§ **Collected data**:

________

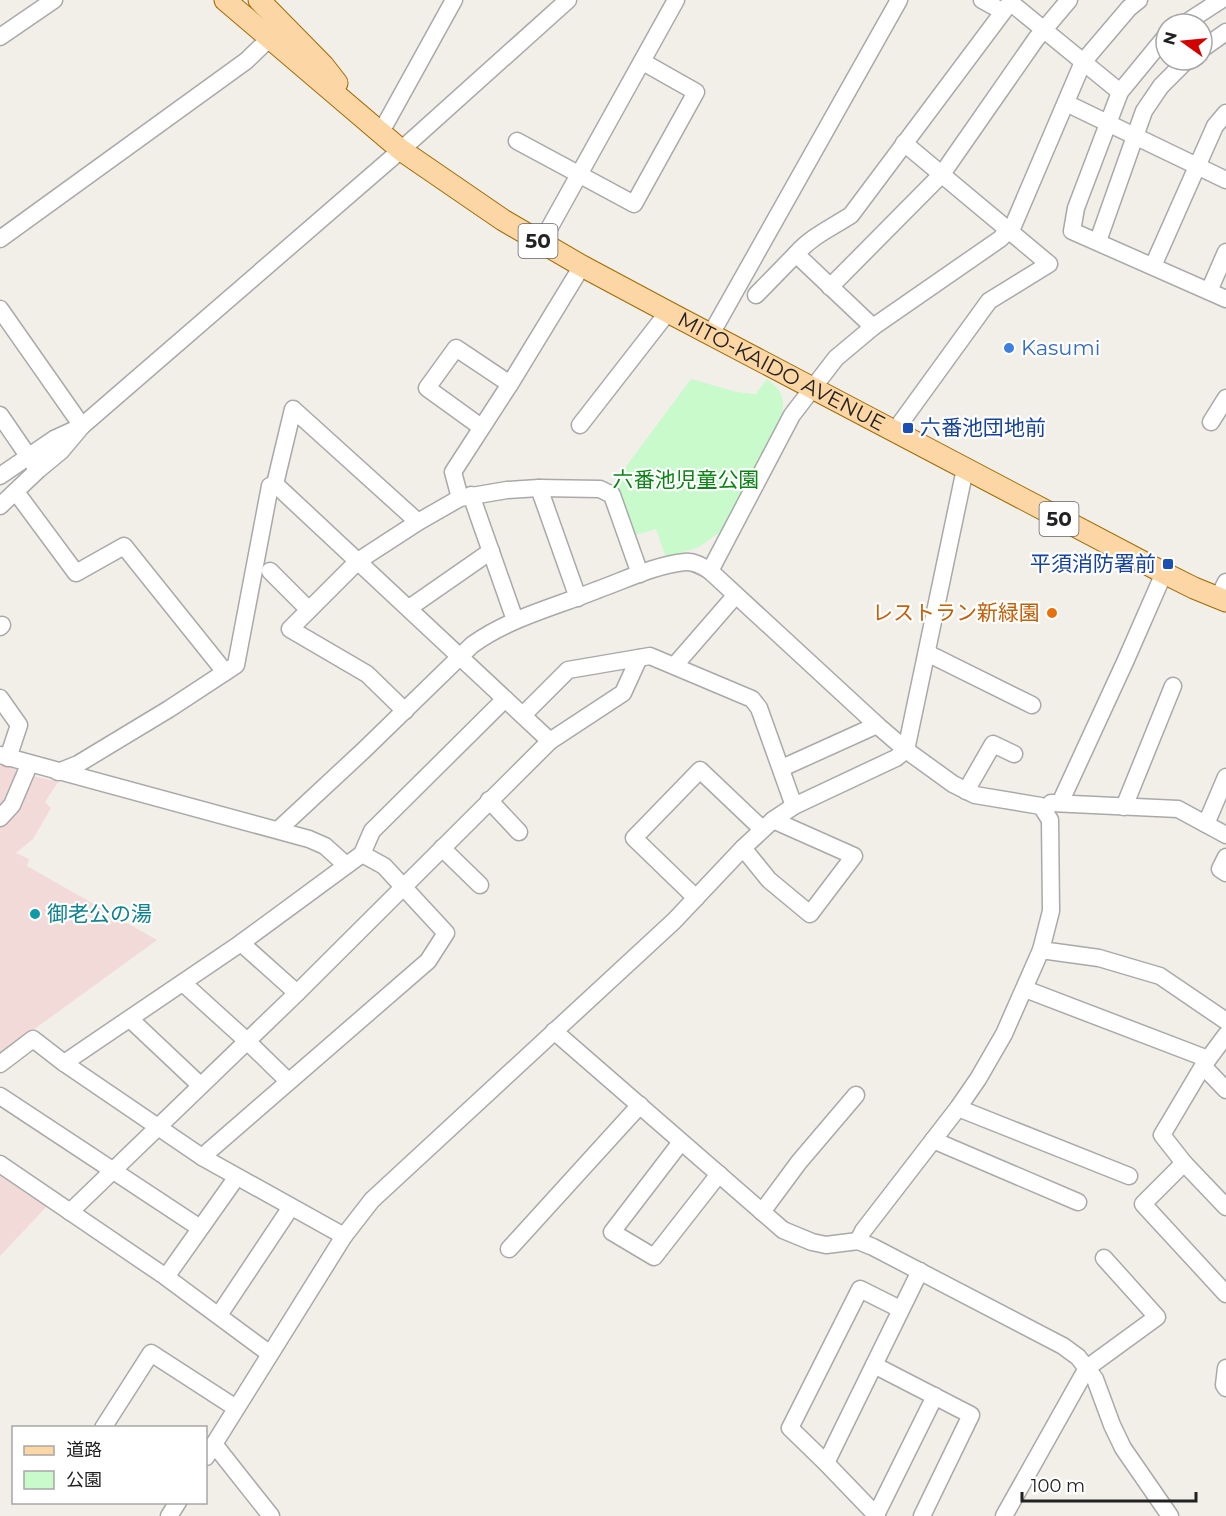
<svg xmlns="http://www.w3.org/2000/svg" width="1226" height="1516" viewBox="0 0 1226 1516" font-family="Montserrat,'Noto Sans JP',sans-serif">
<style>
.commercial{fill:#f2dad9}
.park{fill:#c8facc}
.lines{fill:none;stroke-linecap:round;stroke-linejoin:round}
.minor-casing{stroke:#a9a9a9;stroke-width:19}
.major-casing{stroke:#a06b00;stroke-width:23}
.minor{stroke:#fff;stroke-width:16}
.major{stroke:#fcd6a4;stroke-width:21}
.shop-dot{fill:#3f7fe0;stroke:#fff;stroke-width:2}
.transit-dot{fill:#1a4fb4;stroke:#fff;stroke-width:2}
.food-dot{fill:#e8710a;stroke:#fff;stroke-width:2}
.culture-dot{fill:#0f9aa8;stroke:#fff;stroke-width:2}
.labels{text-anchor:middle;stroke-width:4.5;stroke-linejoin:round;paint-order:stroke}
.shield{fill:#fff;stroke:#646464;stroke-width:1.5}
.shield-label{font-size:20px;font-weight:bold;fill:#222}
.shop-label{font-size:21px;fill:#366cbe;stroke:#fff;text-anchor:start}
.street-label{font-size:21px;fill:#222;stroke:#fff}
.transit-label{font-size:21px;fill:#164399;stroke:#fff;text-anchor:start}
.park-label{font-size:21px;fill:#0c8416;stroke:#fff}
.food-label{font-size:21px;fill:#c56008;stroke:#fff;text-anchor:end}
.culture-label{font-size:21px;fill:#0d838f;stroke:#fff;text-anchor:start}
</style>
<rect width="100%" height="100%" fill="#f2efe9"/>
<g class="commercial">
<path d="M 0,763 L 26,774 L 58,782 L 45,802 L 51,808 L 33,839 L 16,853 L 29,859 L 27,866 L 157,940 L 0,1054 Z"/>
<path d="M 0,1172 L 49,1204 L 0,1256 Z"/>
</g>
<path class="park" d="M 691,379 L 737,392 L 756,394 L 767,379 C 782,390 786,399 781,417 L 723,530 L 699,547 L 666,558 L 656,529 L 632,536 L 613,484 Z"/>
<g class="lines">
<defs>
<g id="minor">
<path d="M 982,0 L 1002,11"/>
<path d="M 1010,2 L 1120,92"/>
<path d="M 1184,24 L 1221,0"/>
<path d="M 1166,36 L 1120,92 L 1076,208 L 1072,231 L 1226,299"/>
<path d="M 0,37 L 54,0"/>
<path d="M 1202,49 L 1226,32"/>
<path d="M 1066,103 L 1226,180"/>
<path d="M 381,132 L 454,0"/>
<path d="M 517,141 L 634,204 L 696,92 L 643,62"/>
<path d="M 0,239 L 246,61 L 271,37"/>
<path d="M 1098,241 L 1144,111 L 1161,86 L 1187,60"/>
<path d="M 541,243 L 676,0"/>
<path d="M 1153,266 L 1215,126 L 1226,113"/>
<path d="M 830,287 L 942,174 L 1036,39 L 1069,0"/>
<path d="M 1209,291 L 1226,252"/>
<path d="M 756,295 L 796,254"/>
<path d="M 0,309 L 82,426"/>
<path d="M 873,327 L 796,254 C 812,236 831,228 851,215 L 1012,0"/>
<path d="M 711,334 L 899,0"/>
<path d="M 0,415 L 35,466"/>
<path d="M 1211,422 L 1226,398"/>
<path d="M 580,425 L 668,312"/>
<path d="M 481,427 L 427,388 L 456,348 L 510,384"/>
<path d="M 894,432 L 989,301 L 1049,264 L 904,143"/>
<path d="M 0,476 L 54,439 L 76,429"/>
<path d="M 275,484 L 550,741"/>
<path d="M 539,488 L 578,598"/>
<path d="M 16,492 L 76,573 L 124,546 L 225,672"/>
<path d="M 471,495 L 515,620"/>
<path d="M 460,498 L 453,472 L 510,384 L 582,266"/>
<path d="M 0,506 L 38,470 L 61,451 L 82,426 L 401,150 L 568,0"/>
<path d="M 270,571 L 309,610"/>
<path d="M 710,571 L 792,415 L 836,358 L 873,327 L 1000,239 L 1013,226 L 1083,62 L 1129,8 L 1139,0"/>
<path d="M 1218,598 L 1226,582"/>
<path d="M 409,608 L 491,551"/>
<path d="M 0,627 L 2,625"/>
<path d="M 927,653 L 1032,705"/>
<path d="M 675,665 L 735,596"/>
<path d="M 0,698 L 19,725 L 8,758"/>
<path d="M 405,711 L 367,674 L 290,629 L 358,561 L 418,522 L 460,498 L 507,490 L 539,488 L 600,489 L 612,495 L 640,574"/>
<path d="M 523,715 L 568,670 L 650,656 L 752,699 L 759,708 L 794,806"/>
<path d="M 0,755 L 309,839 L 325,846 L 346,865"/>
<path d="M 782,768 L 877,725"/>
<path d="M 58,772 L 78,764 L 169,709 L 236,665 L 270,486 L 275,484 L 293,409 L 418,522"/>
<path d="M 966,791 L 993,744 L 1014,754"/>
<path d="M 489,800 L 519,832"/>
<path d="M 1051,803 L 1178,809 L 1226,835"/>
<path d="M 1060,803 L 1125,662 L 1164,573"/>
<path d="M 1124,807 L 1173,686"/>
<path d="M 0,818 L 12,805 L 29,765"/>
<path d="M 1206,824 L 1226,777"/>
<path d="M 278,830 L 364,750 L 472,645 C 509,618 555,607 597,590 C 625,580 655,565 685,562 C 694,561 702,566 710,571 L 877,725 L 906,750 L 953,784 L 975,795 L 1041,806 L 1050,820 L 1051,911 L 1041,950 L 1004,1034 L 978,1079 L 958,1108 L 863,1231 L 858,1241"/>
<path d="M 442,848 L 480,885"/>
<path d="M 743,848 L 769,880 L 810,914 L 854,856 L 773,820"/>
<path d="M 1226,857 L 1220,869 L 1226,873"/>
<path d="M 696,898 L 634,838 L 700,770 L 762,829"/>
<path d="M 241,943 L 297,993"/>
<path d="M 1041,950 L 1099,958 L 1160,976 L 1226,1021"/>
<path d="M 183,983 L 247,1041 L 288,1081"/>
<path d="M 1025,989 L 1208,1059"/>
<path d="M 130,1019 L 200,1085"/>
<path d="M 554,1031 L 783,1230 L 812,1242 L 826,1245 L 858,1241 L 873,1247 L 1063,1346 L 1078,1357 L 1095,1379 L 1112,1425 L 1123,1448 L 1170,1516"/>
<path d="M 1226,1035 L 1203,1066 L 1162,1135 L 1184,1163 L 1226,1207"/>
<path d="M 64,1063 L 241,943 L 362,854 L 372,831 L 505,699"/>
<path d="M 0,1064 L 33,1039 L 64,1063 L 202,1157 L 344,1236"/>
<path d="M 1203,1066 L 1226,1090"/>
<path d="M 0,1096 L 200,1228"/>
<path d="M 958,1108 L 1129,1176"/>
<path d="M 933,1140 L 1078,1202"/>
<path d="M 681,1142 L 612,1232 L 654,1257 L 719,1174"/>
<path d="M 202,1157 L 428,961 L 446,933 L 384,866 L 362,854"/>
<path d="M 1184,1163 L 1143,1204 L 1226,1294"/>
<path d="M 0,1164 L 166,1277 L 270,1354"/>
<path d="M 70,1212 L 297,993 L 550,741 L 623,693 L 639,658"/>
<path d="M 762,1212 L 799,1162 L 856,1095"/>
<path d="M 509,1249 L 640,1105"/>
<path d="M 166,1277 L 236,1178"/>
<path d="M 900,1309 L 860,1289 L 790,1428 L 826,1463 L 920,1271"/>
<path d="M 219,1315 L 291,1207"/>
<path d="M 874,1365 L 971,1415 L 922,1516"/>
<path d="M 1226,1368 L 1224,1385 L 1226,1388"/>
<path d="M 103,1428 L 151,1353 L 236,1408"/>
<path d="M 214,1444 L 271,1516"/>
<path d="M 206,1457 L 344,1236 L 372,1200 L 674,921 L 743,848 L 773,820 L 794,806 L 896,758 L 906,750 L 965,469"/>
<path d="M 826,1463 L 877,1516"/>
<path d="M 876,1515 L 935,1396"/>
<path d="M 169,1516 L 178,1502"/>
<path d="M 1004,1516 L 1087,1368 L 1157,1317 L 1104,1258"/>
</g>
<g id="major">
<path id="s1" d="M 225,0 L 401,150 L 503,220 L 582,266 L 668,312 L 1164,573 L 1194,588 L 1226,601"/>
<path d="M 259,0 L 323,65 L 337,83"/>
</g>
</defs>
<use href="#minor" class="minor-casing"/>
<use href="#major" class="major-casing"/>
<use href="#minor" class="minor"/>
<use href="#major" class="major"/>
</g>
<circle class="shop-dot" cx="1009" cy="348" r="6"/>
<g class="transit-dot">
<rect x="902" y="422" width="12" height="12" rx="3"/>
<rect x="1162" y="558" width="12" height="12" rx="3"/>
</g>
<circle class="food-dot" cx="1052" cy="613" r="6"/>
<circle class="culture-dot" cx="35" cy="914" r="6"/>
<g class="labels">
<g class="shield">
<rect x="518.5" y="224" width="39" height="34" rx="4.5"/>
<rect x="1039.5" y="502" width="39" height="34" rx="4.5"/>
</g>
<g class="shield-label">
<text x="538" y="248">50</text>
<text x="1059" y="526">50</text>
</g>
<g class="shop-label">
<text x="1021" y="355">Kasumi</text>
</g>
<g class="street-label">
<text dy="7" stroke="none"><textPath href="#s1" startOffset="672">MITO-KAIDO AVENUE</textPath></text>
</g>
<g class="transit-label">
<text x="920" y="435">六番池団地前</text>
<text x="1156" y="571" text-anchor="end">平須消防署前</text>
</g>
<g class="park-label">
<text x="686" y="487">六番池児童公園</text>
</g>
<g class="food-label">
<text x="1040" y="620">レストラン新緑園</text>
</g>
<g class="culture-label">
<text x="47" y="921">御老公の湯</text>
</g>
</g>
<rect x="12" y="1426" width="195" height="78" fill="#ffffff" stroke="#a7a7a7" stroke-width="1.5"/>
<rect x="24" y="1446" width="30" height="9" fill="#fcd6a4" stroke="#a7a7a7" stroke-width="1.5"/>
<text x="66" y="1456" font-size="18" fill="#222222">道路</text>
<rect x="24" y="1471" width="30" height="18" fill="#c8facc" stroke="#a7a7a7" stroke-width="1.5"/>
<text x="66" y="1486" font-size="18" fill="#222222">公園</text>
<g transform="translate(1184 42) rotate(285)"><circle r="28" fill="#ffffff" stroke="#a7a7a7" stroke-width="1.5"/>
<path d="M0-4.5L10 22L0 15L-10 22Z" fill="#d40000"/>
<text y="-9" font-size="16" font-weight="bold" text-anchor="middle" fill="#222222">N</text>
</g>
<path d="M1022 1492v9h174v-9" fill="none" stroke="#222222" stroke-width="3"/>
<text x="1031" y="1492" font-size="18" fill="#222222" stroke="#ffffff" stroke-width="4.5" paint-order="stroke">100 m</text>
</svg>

________

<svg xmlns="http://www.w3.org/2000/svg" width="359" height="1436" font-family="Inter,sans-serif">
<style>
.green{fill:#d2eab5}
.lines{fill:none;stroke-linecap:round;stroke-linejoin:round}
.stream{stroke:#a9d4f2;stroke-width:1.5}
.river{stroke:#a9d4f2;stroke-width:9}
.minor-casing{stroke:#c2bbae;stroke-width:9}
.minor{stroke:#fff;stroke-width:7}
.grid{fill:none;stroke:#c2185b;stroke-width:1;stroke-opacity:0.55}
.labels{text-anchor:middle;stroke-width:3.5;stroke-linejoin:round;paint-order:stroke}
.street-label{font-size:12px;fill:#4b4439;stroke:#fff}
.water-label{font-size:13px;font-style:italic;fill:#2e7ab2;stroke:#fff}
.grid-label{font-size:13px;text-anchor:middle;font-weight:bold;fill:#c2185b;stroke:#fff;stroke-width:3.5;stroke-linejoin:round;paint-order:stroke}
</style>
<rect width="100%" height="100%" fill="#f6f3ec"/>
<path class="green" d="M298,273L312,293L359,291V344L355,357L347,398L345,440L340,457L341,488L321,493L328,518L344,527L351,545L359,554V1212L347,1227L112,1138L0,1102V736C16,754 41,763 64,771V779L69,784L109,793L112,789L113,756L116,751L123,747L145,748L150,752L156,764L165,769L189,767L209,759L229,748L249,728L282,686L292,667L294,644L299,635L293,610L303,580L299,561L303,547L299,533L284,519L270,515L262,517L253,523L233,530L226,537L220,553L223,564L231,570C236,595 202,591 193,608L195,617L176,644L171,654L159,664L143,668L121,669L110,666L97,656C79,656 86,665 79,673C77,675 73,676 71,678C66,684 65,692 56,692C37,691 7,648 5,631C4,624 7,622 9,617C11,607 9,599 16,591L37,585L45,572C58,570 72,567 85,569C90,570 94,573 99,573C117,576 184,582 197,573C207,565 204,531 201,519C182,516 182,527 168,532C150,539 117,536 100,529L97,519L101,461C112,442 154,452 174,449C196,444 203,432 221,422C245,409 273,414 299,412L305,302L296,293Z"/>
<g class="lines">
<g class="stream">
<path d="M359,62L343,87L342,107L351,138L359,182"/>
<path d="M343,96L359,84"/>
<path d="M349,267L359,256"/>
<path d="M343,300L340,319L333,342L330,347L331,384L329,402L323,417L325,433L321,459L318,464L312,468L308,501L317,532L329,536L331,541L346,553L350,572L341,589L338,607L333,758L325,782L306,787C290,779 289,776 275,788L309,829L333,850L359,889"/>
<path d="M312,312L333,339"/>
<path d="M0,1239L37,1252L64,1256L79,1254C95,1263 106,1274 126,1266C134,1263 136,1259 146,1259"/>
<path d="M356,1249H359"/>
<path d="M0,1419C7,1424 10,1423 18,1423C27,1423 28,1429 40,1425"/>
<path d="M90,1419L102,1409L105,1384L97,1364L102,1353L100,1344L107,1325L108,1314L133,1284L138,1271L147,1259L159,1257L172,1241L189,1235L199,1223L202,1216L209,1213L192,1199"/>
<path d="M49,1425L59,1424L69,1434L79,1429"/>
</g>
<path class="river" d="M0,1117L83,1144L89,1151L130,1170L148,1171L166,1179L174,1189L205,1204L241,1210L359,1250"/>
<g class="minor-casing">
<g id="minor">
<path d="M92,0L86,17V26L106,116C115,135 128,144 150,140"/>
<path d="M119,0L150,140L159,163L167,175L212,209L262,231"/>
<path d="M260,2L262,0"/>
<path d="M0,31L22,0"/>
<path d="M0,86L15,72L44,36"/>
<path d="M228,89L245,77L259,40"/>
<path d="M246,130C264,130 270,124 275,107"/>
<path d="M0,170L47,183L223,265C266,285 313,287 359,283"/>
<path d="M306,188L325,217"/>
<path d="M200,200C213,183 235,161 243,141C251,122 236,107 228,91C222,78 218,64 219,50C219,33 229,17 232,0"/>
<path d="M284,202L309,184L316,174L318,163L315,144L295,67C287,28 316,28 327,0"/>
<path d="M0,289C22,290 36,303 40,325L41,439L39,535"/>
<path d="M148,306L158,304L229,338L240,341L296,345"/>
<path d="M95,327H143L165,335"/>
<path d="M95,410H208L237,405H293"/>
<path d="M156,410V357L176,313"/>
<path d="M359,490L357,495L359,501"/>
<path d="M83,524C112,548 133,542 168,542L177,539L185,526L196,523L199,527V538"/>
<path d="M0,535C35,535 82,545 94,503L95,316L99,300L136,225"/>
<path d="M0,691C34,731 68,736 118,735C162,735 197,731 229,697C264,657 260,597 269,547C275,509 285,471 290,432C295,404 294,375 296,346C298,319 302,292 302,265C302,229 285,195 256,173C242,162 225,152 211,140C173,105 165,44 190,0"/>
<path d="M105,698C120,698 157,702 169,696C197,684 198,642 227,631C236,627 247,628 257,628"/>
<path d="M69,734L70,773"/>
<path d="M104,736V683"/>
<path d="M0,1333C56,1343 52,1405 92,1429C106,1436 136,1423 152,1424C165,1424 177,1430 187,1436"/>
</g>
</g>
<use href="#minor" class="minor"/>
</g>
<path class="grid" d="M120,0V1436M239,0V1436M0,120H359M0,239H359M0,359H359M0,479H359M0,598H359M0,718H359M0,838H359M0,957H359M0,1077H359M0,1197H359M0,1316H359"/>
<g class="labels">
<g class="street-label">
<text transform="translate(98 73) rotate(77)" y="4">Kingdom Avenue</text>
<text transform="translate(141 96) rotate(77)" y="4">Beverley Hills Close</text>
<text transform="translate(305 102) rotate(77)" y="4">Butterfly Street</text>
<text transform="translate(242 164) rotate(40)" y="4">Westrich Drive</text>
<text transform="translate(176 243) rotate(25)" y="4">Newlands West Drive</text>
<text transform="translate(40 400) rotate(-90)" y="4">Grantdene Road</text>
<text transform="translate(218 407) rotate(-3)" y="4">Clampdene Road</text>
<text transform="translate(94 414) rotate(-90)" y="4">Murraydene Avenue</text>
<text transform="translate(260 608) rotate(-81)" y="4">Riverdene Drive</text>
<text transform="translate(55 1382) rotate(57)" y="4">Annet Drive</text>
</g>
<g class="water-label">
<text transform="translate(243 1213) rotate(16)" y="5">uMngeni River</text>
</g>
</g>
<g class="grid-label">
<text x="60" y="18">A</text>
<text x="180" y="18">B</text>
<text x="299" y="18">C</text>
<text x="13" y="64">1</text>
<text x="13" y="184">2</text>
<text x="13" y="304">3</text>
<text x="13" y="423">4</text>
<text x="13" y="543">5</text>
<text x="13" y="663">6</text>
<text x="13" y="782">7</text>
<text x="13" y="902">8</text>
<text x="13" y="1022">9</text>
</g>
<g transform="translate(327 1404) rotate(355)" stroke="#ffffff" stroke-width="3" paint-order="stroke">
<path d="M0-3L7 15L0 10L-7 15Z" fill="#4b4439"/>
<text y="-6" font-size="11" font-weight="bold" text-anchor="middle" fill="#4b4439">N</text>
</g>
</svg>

________

§ **Instructions for the task**: Your answer should be a single number: the count of lines above with the word "family".

§ **Task answer**: 2